Here, \(\Delta t\) is the time elapsed between two samples at \(t\) and \(t+1\). If no correction is given this prediction would drift due to error in process model. The process model in our case models a constant attitude within the small time instant but the bias integrates over this small time \(\Delta t\). Also, \(\mathbf{u}_{t+1}\) represents the input/process vector (in our case this is the vector of euler angle velocities of the IMU in world frame) and is given by

\( \mathbf{u}_{t+1} = \begin{bmatrix} \dot{\phi}\\ \dot{\theta}\\ \dot{\psi}\\ \end{bmatrix} \)

\( \begin{bmatrix} \dot{\phi}\\ \dot{\theta}\\ \dot{\psi}\\ \end{bmatrix} = \mathbf{R}^{-1} {}^I\omega_t \)

\( \mathbf{R} = \begin{bmatrix} \cos \theta & 0 & -\cos \phi \sin \theta \\ 0 & 1 & \sin \phi \\ \sin \theta & 0 & \cos \phi \cos \theta \end{bmatrix} \)

\(\mathbf{B}_{t+1}\) denotes the mapping of the input vector to the state vector and is given by

\( \mathbf{B}_{t+1} = \begin{bmatrix} \Delta t & 0 & 0\\ 0 & \Delta t & 0\\ 0 & 0 & \Delta t\\ 0 & 0 & 0\\ 0 & 0 & 0\\ 0 & 0 & 0\\ \end{bmatrix} \)

Here, the bias is assumed to be not dependent on the attitude which might not be true in real life.##### Step 3: Measurement Update using Acc Measurements (Fusion or Correction)

In this step, compute the attitude using acc measurements and use it to obtain the corrected state, i.e., state which is a combination of both the process and measurement steps. This step entails the sensor fusion.

\( \mathbf{K}_{t+1} = \hat{\Sigma_{t+1}}\mathbf{C}^T \left( \mathbf{C} \hat{\Sigma_{t+1}} \mathbf{C}^T + \mathbf{R} \right)^{-1} \)

\( \mu_{t+1} = \hat{\mu_{t+1}} + \mathbf{K}_{t+1} \left( \mathbf{z}_{t+1} - \mathbf{C} \hat{\mu_{t+1}}\right) \)

\( \Sigma_{t+1} = \hat{\Sigma_{t+1}} - \mathbf{K}_{t+1}\mathbf{C}\hat{\Sigma_{t+1}} \)
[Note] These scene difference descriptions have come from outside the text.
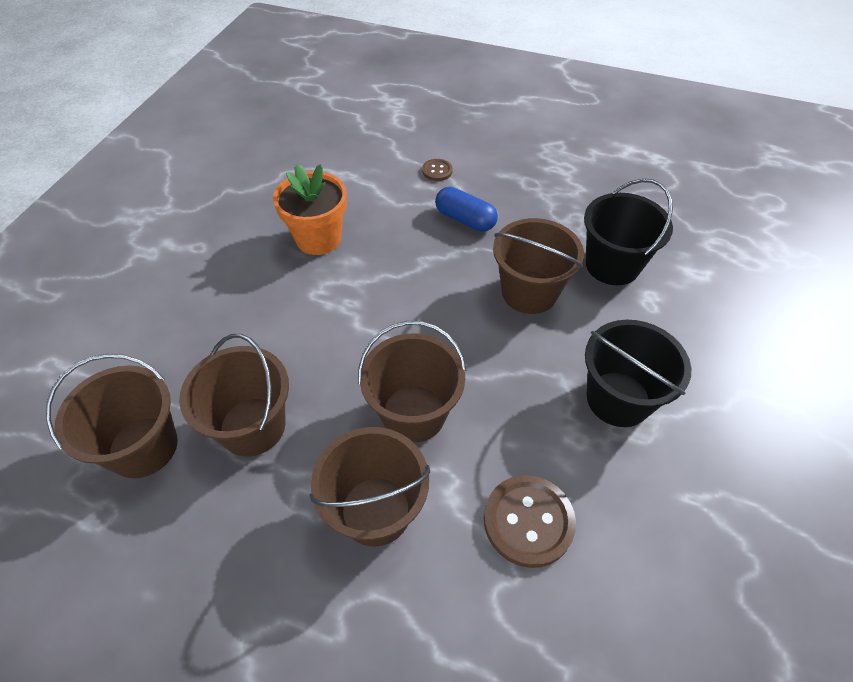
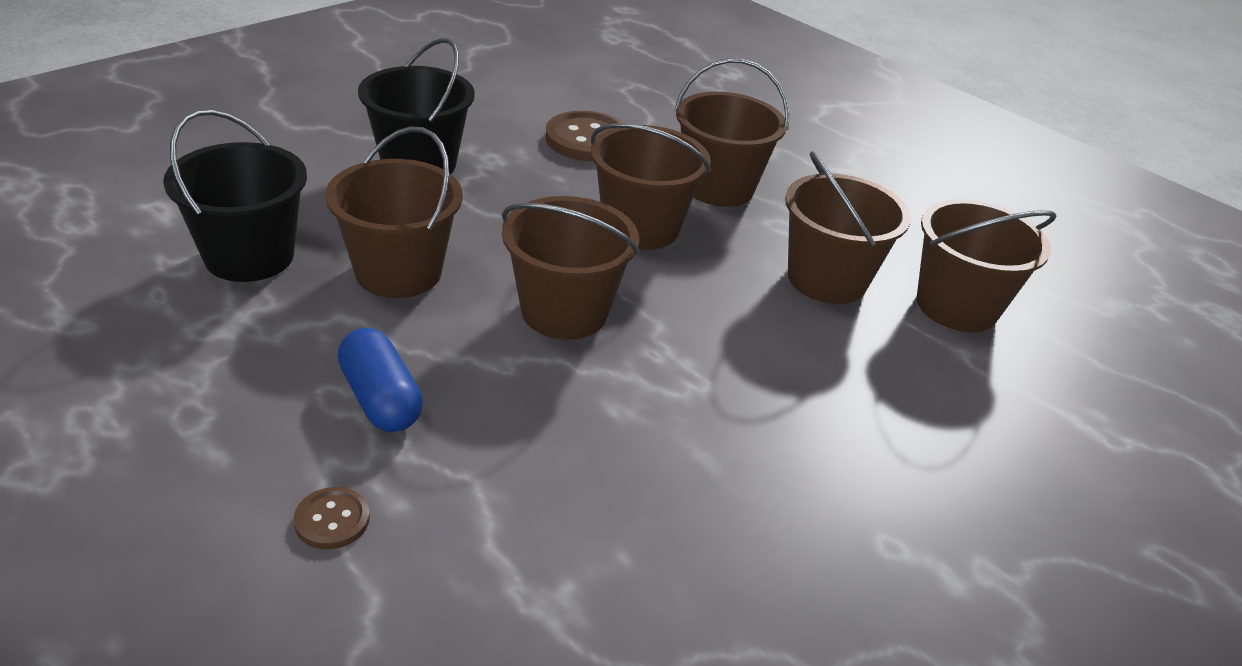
camera: 160 degrees left, 15 degrees down
(318, 238) = (658, 470): orange flower pot -> none
(417, 308) = (564, 311): none -> brown bucket

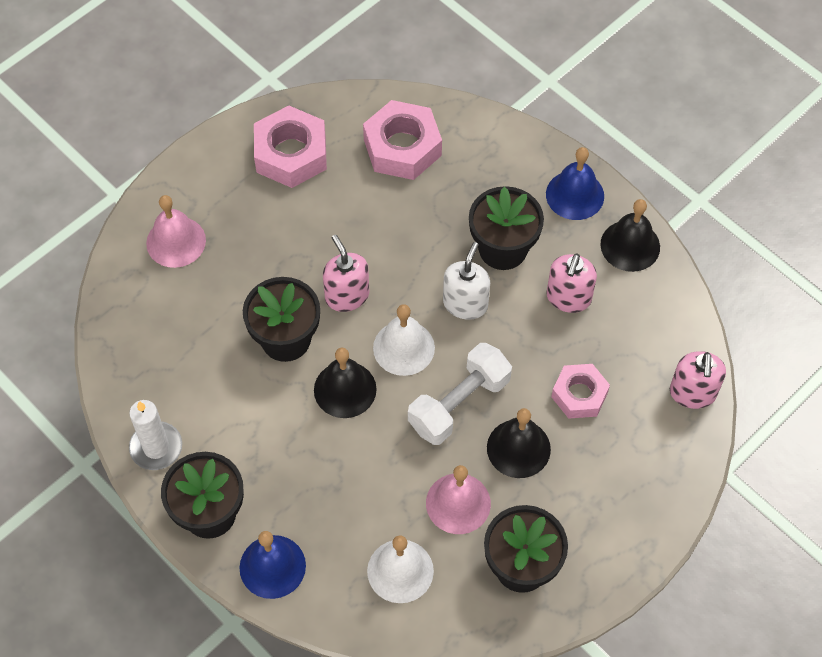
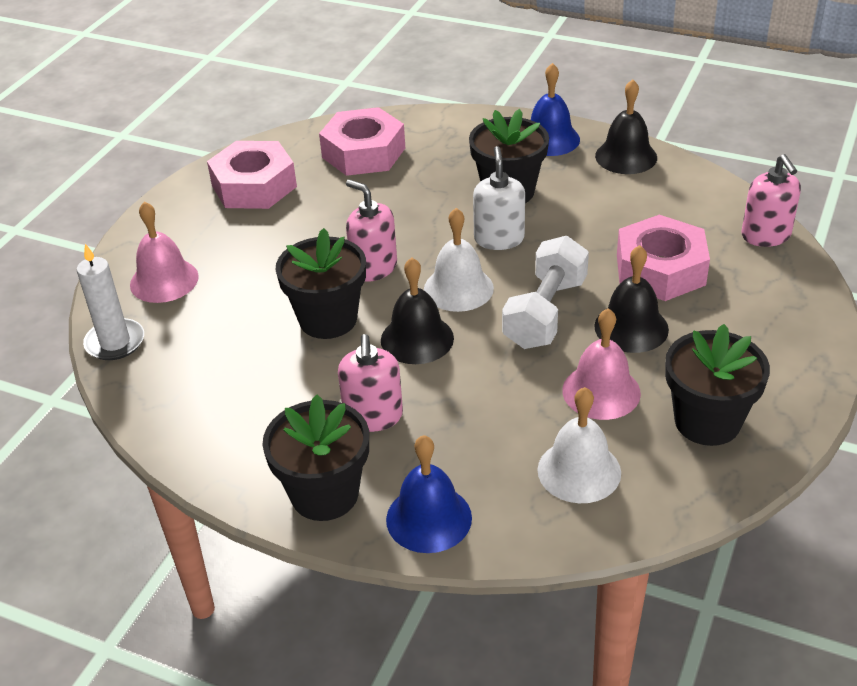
camera: 20 degrees left, 20 degrees down
(156, 447) = (227, 455): white candle -> white candle (115, 342)
(568, 298) = (596, 206): pink soap dispenser -> pink soap dispenser (373, 416)
(579, 395) = (660, 269): pink nut -> pink nut, size x1.54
Here, \(\mathbf{z}_{t+1}\) denotes the observable state by the sensor (this could be a subset of the full state as in our case). The acc is used to obtain the angles as follows

\( \phi = \tan^{-1}\left( \frac{a_y}{\sqrt{a_x^2 + a_z^2}} \right) \)

\( \theta = \tan^{-1}\left( \frac{a_x}{\sqrt{a_y^2 + a_z^2}} \right) \)

Here, \(\mathbf{C}\) denotes the mapping from observed state to full state and is given by

\( \mathbf{C} = \begin{bmatrix} 1 & 0 & 0 & 0 & 0 & 0\\ 0 & 1 & 0 & 0 & 0 & 0\\ 0 & 0 & 0 & 0 & 0 & 0\\ 0 & 0 & 0 & 0 & 0 & 0\\ 0 & 0 & 0 & 0 & 0 & 0\\ 0 & 0 & 0 & 0 & 0 & 0\\ \end{bmatrix} \)

Note that, in our case we don't use the value of \(\psi\) from the acc readings as it is generally inaccurate. In a real robotic system, the value of \(\psi\) is obtained from a camera or a compass. The rows of all zeros in \(\mathbf{C}\) indicate unobservable values in the state vector \(\mathbf{x}\).

The measurement update is generally run about a factor of magnitude slower than the process update for keeping computation complexity low.